As ESPN’s 26th-projected wide receiver taken, Collie's hands and fearlessness about catching the ball over the middle make him a player everyone should try to draft. Along with Reggie Wayne, Joseph Addai, Pierre Garcon and Dallas Clark, the Indianapolis Colts have an embarrassment of riches on offense.
That means Collie won't be shouldering the load, but don't fret. He will still be one of Peyton Manning's favorite targets, and with Manning, there are always enough balls to go around.
Wide Receiver: Percy Harvin
Percy Harvin's migraines were a big concern last season, even after he thought doctors had found him a fix. Harvin is now confident migraines taking away from his playing time are a thing of the past, but people are still unsure about drafting the speedy wideout early.
Harvin is projected as the 21st wide receiver taken by ESPN; this may seem like right around where he should be, but trust me, 21st is a pretty good deal.
Harvin is truly a triple-threat; he is a dynamic receiver, a stud in the return game and excels when getting a chance in the backfield. He put up almost 900 yards receiving last season, and he did so playing with three different quarterbacks—the best of which was a hobbled Brett Favre who seemed to be a shell of his former self.

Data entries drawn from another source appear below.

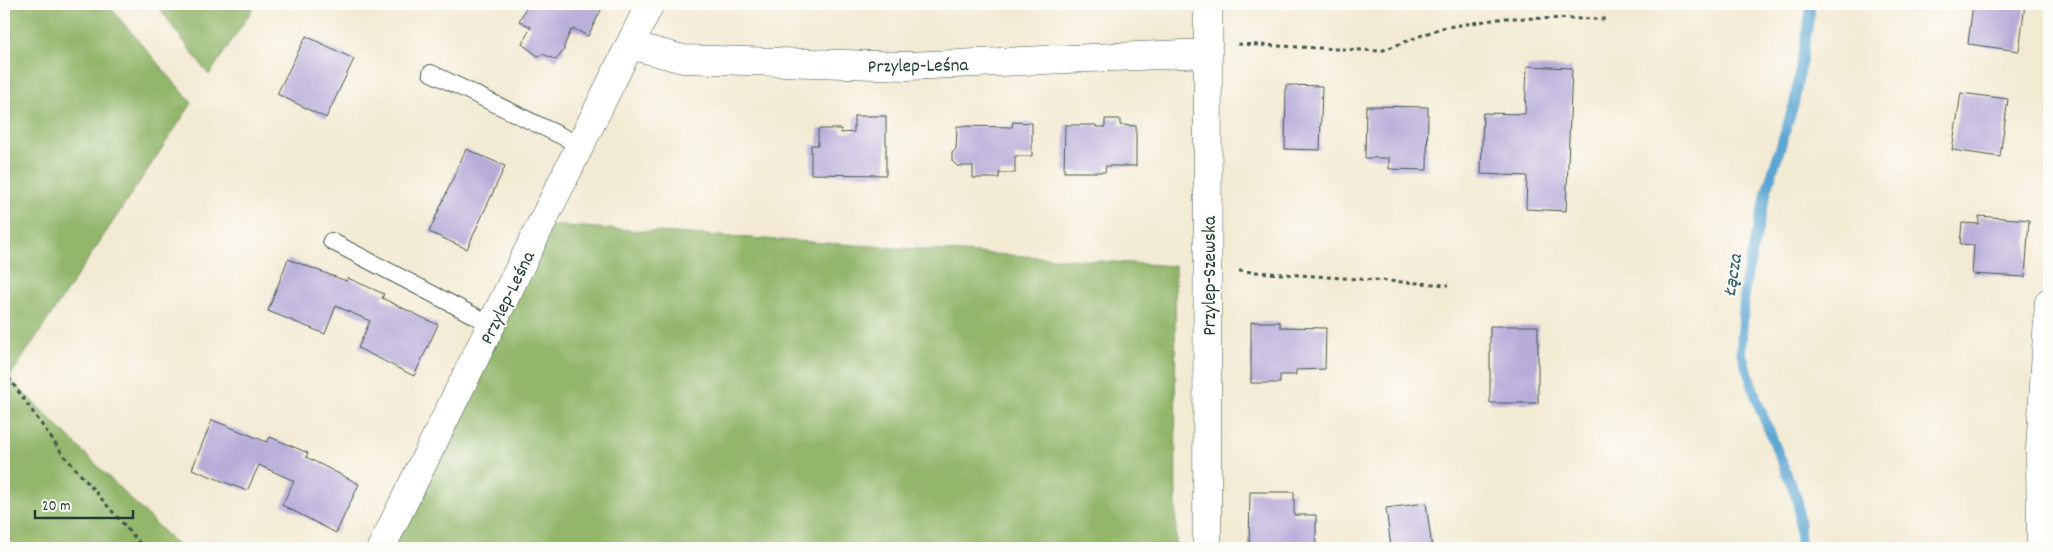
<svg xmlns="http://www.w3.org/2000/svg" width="2053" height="552" font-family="Dekko,sans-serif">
  <rect width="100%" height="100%" fill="#fdfcf7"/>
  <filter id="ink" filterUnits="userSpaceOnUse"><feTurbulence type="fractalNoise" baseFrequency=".02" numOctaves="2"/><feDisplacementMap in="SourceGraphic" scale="10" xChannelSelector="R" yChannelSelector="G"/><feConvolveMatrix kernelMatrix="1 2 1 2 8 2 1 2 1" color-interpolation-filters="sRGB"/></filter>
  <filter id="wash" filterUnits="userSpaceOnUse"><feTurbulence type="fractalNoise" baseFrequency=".0096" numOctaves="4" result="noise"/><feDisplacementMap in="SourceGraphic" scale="20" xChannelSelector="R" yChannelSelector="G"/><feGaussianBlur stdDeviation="1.12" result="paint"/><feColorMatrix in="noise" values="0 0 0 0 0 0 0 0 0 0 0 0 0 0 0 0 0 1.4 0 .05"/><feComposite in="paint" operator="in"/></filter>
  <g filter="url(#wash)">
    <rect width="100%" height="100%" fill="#f3ead3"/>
    <path fill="#92b66b" stroke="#587a50" d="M4,4H107L192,103L9,378L180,548H4Z
      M156,4H256L209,75Z
      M552,225L1175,266L1176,548H393Z"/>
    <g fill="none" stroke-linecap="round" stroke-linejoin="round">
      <path stroke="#5ba6d3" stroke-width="10" d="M1801,548L1798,501L1759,406L1741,352L1745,284L1767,190L1794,104L1810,14V4"/>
    </g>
    <g id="blocks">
      <path fill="#b8acd9" d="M528,4H598L603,6L588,36L574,29L573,31L571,30L564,46V50L556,60L543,54L538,56L522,44L531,27L519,21Z
        M1973,4H2025L2019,51L1968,44Z
        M306,36L354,59L326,118L277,94Z
        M1527,66L1572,68L1566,211L1526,209L1527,176L1481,174L1483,113L1525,114Z
        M1286,85L1322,86L1320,150L1285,149Z
        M1961,93L2008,99L2000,157L1952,150Z
        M1366,106L1428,107L1427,170L1389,169V158H1365Z
        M854,116H886V175L811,174V145H818V129H841V133L854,132Z
        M1105,119H1120V125L1136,126V166H1106L1105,172H1064L1065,125H1096V127H1105Z
        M1013,122L1032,123V156H1015V173H999V178H973V166H957L952,161V153L956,149L957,126L1012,127Z
        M466,149L505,166L467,249L429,232Z
        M1979,216L2029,220L2025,277L1972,274L1974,245L1960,244L1962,223L1979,224Z
        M288,259L346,281L348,278L384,294L382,298L438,325L414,376L358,348L370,321L336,306L325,334L268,311Z
        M1251,322H1280V327L1326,328L1325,369L1296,370V375H1280V383H1251Z
        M1490,326H1538V403H1490Z
        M212,420L267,442L270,437L308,453L306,457L359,484L336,533L282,505L294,481L259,465L247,491L192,469Z
        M1250,492H1294V515H1316V544H1294V548H1249Z
        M1426,503L1432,548H1391L1386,508Z"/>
    </g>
  </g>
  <g filter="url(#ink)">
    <use href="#blocks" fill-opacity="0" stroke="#3f574c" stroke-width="1"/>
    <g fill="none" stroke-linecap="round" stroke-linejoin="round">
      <g stroke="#3f574c" stroke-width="18">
        <path id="service" d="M431,73L580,145
          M331,241L492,325"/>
      </g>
      <g stroke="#3f574c" stroke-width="29">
        <path id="minor" d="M630,45L683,59L907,66L1207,53
          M381,548L650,4
          M1207,548L1208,4
          M2041,548L2040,450L2049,302"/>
      </g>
      <path stroke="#3f574c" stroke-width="3" stroke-dasharray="4 4" stroke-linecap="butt" d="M1238,44L1381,51L1441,28L1505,18L1605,19
        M1239,271L1448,285
        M4,371L61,452L144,548"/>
      <use href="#service" stroke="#fff" stroke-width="16"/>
      <use href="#minor" stroke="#fff" stroke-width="28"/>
    </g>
  </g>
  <g text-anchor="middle" stroke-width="4" stroke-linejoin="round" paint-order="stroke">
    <g font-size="19" fill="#1f3d34" stroke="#fdfcf7">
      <text transform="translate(918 64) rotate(-1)" y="7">Przylep-Leśna</text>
      <text transform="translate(1208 276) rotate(-90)" y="7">Przylep-Szewska</text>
      <text transform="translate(506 297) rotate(-64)" y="7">Przylep-Leśna</text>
    </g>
    <g font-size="20" font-style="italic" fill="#34626c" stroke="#fdfcf7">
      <text transform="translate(1731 275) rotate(-81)" y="7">Łącza</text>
    </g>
  </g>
  <rect width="2053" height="552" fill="none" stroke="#fdfcf7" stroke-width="20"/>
  <path d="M35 510v8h98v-8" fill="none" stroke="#1f3d34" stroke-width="2.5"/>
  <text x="42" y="510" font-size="15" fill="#1f3d34" stroke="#fdfcf7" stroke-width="4" paint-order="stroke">20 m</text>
</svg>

The Minnesota Vikings' new quarterback, Donovan McNabb, has something to prove to his critics, and Percy Harvin will help him do just that.
The Vikings don't have a great receiving corps, but Harvin is by far the best. When you add Adrian Peterson and two solid tight ends to the mix—Visanthe Shiancoe and Kyle Rudolph—defenses won't be able to key in on Harvin.
If you have a chance to grab him as your third wide receiver (or second in larger leagues), grab him, or you will regret it.
Tight End: Todd Heap
It will be weird seeing Todd Heap in a Cardinals uniform on Sundays after he spent the past 10 years with the Baltimore Ravens, but Kevin Kolb won't have a problem with it.
Projected as the 21st tight end drafted by ESPN, Heap will carry over his production to his new team. Kolb has had a tendency to look out for tight ends, although the Arizona offense doesn’t usually feature tight ends. But with Heap playing, there is every reason to assume that Kolb will be looking for him in Arizona. There won't be anyone challenging Heap for catches at tight end either—at least not this year.
The 31-year-old still has some gas in the tank, and if you don't want to take a tight end until very late in the draft (he probably won't even be drafted in many leagues), Heap is your guy.
Kicker: Alex Henery
Alex Henery is credentialed as the most accurate field goal kicker in NCAA history, and playing in one of the most prolific offenses in the NFL makes him all the more appealing.
ESPN projects Henery as the ninth kicker selected, which is pretty high for a rookie kicker. Of course, there is always a fear of rookie nerves,—a kicker’s worst enemy—but Henery should do OK.
My biggest fear with Henery is that the Philadelphia Eagles will be too efficient on offense, and Henery will have to settle for extra points instead of field goals. But like David Akers last season, Henery will get a shot to put up killer numbers for a kicker in 2011-2012, so take him if someone doesn’t grab him first.
Defense: San Diego Chargers
The risk in this pick has nothing to do with the defense; it revolves around special teams, which is the reason this squad is projected as the 10th-best defense by ESPN.
The Chargers have made some interesting offseason pickups. Both Takeo Spikes and Bob Sanders will enter the starting lineup, and the Chargers bring back an already powerful unit, including one of the NFL's best linebackers in Shaun Philips.
They will also gain some more firepower at defensive line with first-round pick Corey Liuget, and San Diego wisely re-signed Jacques Cesaire. Although the Chargers did let a few guys slip away, like inside linebacker Kevin Burnett, the defensive unit should return to 2010-2011 form.
If you are willing to bet on Norv Turner making changes on special teams, you should have no fear picking up this defense.